The orange light, the smell of a burning candle, the smell of the drug, the padding on the bedstraps as thick as my arm, it is a stage setting with which I am familiar and unfamiliar both, and in which I am more afraid than ever.

“We must go,” I whisper, “we must leave at once.”

But Ursula only smiles, leaning over the bed, and draws up the sleeve of her simple yellow dress that has fallen away to expose some of the fullness of her perfect shoulder, and speaks. As long as Peter is there, she tells me, we have nothing to fear.

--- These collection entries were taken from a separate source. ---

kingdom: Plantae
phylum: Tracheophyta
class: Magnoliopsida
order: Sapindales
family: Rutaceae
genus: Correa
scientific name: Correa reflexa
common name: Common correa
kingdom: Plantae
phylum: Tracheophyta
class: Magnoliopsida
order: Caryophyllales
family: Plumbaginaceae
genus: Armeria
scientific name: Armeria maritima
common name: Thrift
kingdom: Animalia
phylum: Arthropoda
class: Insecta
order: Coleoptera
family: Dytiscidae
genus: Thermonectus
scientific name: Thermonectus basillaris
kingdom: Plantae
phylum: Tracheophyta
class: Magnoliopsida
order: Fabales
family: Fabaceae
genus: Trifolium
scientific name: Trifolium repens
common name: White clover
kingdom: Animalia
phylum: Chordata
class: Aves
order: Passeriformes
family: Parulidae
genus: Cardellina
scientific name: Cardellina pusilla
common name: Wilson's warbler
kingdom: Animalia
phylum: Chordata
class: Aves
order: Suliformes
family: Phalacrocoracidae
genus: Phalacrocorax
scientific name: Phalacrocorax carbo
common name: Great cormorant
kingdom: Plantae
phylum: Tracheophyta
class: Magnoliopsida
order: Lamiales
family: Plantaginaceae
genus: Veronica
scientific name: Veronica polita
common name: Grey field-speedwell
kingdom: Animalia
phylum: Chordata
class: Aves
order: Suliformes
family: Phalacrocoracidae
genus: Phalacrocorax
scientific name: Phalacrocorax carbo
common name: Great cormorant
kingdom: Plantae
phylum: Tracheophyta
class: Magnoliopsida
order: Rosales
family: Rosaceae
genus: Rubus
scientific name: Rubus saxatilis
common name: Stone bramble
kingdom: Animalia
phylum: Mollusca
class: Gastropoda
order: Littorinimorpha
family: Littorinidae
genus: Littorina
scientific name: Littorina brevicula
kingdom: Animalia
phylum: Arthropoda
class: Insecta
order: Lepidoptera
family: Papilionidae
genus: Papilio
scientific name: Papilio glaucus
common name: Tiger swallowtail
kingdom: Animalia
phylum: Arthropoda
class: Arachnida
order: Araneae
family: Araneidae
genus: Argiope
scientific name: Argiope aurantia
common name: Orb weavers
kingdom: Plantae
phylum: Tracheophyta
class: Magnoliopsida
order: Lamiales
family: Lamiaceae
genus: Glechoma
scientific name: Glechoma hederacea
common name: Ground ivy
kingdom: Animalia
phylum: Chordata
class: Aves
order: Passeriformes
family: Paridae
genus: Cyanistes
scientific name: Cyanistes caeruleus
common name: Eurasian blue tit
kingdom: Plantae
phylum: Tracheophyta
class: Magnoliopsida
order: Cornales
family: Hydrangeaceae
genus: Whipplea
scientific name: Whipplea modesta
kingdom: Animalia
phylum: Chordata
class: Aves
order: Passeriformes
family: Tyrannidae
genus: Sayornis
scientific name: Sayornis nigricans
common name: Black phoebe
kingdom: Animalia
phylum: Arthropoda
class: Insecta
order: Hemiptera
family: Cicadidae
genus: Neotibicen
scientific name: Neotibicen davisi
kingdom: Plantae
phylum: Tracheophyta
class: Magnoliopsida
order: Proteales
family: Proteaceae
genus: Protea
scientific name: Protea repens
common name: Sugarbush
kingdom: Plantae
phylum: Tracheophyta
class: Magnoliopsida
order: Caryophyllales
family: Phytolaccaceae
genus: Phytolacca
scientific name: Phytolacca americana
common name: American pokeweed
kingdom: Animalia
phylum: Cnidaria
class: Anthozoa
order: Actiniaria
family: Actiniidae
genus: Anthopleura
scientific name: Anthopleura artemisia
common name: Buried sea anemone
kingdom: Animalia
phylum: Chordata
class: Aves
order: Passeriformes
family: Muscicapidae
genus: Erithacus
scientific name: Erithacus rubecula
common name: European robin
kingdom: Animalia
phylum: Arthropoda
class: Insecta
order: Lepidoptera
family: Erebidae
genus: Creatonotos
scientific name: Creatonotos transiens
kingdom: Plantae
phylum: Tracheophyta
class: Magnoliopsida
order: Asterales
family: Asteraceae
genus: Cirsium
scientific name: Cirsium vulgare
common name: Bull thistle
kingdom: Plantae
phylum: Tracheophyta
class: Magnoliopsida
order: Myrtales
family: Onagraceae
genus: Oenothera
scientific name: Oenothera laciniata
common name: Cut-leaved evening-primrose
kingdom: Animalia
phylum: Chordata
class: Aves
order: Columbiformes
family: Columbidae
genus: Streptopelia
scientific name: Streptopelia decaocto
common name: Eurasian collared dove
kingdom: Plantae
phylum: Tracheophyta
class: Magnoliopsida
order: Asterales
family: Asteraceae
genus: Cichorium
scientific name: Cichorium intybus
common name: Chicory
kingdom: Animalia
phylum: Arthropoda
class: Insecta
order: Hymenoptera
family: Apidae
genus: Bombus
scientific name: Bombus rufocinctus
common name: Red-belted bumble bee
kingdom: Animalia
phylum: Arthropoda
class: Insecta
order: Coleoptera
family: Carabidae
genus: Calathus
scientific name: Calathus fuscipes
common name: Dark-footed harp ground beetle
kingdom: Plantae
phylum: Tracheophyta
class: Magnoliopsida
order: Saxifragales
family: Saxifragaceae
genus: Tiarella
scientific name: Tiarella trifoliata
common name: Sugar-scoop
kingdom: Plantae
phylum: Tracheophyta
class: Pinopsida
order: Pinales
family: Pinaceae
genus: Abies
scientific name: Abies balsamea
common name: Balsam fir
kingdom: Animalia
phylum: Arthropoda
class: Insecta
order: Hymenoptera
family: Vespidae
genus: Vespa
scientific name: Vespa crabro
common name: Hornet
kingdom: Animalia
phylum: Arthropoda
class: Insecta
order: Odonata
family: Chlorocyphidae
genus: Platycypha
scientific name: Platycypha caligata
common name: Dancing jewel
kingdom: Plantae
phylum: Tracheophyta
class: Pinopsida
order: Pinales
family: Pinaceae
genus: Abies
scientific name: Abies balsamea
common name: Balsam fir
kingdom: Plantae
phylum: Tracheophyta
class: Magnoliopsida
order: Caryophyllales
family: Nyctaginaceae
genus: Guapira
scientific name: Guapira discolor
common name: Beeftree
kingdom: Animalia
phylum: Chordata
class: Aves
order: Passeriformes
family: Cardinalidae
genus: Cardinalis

When I told this dream to Ursula she remarked that the drug in my dream was in all likelihood paraldehyde, which she remembered hearing about somewhere in the past. Then she walked across the room and stood looking down at me where I sat in the leather chair and said that never, never, would I be able to wrap her in the rubber sheet, as she expressed it, of my destructive unconscious and, further, that I should take this dream as a warning, not about the state of her psychic life but mine.